Written exercise
Duplicate the data below from the line containing "scientific name: Bromus marginatus" to the line containing "collection date: 1991-12", including both of those lines and nothing outside them.

Input
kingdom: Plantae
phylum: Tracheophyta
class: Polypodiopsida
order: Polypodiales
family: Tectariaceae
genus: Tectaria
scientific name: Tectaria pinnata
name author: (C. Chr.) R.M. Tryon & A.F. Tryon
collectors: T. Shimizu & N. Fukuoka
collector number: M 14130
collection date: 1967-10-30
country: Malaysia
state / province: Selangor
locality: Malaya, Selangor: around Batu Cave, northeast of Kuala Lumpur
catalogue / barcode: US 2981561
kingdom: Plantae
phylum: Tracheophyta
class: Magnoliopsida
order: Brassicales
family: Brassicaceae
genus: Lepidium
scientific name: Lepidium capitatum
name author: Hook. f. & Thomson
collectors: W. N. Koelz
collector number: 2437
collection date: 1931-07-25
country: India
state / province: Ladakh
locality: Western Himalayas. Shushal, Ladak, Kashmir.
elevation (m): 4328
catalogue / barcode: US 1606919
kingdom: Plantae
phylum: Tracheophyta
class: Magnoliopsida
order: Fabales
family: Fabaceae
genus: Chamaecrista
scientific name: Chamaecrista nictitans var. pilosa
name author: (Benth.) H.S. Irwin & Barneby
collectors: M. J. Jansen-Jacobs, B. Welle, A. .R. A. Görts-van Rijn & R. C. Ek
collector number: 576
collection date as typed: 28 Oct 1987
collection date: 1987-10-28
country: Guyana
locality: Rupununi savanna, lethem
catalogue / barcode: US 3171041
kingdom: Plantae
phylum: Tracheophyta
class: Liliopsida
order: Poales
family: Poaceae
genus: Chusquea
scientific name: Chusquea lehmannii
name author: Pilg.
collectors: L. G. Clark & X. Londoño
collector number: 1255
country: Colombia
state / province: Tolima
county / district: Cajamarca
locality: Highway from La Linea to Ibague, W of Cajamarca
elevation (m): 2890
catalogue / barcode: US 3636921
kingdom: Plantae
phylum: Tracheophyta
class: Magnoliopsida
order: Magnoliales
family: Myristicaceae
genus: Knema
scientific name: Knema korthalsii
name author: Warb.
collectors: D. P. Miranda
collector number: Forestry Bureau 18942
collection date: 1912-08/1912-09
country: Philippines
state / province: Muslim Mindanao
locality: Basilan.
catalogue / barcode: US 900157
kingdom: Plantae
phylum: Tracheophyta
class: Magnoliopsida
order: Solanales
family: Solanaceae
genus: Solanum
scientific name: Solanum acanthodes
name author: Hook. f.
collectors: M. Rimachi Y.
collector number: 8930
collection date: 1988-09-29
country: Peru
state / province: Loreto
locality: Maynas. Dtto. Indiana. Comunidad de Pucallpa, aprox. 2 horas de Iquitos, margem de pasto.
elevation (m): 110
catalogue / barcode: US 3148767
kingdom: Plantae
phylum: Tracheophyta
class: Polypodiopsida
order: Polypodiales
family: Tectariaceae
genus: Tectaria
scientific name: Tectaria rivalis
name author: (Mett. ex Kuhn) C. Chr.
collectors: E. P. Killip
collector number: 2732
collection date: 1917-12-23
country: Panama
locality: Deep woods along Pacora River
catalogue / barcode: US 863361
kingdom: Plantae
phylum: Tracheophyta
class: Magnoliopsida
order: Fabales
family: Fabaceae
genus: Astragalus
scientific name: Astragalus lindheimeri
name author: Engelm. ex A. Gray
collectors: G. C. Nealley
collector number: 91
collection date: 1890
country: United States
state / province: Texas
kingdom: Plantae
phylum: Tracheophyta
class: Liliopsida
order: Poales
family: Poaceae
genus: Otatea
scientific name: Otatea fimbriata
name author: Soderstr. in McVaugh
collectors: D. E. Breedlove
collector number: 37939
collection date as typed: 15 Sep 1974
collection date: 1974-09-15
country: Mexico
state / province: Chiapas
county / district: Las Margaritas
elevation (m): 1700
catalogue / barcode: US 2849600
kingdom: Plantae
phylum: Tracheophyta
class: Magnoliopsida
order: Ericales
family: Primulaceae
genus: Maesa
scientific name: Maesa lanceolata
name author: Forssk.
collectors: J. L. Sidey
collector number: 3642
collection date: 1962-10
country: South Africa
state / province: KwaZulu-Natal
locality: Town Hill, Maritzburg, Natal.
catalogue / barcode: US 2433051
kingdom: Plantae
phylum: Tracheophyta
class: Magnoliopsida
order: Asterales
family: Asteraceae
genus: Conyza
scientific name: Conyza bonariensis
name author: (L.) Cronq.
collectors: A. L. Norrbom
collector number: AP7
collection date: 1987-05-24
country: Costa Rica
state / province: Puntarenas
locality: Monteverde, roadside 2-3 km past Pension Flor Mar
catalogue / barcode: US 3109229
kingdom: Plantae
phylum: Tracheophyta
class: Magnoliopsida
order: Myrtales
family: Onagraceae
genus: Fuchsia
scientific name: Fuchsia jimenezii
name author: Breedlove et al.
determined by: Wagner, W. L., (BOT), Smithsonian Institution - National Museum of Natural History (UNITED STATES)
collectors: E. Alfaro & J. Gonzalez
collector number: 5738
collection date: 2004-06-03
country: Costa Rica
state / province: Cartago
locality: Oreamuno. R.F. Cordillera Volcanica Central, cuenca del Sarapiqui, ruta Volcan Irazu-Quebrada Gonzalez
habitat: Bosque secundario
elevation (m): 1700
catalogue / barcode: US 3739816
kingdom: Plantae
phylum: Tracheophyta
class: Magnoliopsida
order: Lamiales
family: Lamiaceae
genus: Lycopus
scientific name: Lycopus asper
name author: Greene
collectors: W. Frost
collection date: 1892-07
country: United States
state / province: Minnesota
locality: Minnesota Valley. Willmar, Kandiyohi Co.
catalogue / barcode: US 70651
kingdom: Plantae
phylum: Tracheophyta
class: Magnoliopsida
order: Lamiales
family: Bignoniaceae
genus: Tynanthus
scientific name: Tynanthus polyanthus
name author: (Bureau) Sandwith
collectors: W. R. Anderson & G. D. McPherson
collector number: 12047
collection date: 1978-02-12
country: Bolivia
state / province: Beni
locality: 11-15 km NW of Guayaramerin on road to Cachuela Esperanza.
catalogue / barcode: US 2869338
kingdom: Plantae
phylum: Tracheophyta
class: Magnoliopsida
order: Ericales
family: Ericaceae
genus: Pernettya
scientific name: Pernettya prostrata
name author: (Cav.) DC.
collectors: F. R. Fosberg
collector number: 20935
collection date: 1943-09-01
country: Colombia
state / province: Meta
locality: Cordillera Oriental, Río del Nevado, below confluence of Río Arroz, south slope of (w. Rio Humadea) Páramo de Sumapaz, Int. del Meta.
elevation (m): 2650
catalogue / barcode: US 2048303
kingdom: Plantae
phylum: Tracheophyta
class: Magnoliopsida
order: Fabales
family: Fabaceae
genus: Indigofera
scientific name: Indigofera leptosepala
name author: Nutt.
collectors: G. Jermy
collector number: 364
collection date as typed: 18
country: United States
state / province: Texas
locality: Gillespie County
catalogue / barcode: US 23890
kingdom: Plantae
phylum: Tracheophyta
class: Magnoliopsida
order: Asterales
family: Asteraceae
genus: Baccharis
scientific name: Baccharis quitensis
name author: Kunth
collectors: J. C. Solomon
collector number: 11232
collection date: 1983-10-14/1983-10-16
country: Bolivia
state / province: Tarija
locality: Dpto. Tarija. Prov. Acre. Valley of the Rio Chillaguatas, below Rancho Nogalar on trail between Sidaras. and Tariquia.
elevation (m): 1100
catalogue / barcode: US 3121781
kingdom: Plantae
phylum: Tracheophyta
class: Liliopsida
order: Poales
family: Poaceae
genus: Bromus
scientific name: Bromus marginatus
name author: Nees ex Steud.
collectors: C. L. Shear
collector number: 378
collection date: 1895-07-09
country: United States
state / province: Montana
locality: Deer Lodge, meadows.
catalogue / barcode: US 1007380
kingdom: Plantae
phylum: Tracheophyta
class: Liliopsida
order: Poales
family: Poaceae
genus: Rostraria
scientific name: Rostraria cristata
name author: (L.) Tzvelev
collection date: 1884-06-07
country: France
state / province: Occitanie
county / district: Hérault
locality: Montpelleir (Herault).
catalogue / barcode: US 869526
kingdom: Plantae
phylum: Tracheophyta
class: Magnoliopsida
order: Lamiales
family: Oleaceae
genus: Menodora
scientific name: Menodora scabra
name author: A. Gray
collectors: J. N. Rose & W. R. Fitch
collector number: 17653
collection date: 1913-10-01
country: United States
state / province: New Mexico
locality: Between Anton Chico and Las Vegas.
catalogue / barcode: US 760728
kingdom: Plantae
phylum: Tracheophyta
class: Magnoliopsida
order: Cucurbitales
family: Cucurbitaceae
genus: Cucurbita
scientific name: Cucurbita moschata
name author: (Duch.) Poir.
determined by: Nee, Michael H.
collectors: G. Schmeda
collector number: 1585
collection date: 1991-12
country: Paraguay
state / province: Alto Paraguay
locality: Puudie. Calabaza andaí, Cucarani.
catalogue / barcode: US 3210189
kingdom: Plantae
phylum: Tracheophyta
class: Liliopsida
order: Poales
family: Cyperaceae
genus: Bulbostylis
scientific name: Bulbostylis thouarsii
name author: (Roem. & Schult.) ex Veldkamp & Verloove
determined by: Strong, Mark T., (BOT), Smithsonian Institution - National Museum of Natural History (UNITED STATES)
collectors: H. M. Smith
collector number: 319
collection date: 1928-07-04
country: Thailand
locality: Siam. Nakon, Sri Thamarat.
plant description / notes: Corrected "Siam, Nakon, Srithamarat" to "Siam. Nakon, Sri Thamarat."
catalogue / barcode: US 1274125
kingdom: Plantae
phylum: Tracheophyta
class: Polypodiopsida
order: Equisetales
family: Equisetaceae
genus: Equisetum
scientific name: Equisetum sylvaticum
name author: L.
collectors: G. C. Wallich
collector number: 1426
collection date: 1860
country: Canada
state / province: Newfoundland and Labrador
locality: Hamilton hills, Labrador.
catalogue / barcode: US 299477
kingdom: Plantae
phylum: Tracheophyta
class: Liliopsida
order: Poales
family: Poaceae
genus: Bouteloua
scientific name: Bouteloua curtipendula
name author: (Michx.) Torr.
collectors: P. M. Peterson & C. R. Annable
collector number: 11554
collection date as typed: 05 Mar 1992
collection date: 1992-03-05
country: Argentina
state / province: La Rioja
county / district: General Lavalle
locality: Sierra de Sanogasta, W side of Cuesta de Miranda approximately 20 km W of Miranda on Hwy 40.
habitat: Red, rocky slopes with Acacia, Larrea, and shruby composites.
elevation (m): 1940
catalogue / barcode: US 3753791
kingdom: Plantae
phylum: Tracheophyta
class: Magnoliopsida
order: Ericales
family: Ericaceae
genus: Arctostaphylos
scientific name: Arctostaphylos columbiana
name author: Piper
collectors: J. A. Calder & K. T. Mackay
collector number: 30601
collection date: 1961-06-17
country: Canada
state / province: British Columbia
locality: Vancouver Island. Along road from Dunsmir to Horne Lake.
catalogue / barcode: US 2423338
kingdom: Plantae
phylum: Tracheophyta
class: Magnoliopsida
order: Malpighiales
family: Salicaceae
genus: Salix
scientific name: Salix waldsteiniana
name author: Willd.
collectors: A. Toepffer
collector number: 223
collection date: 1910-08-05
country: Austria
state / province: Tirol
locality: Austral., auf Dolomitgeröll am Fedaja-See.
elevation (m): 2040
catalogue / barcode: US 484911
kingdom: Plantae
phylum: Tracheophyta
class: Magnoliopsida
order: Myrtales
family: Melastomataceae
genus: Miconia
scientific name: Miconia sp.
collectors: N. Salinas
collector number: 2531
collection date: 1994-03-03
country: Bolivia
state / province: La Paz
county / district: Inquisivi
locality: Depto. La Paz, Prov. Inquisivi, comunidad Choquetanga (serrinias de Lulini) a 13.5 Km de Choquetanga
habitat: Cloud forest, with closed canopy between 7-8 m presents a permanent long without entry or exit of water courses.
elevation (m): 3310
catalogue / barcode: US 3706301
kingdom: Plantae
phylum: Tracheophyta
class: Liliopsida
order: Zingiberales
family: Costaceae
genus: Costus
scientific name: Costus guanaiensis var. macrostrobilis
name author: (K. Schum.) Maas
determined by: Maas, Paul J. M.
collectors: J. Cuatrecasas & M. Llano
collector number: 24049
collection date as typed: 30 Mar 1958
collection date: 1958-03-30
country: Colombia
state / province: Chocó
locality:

Full solution
scientific name: Bromus marginatus
name author: Nees ex Steud.
collectors: C. L. Shear
collector number: 378
collection date: 1895-07-09
country: United States
state / province: Montana
locality: Deer Lodge, meadows.
catalogue / barcode: US 1007380
kingdom: Plantae
phylum: Tracheophyta
class: Liliopsida
order: Poales
family: Poaceae
genus: Rostraria
scientific name: Rostraria cristata
name author: (L.) Tzvelev
collection date: 1884-06-07
country: France
state / province: Occitanie
county / district: Hérault
locality: Montpelleir (Herault).
catalogue / barcode: US 869526
kingdom: Plantae
phylum: Tracheophyta
class: Magnoliopsida
order: Lamiales
family: Oleaceae
genus: Menodora
scientific name: Menodora scabra
name author: A. Gray
collectors: J. N. Rose & W. R. Fitch
collector number: 17653
collection date: 1913-10-01
country: United States
state / province: New Mexico
locality: Between Anton Chico and Las Vegas.
catalogue / barcode: US 760728
kingdom: Plantae
phylum: Tracheophyta
class: Magnoliopsida
order: Cucurbitales
family: Cucurbitaceae
genus: Cucurbita
scientific name: Cucurbita moschata
name author: (Duch.) Poir.
determined by: Nee, Michael H.
collectors: G. Schmeda
collector number: 1585
collection date: 1991-12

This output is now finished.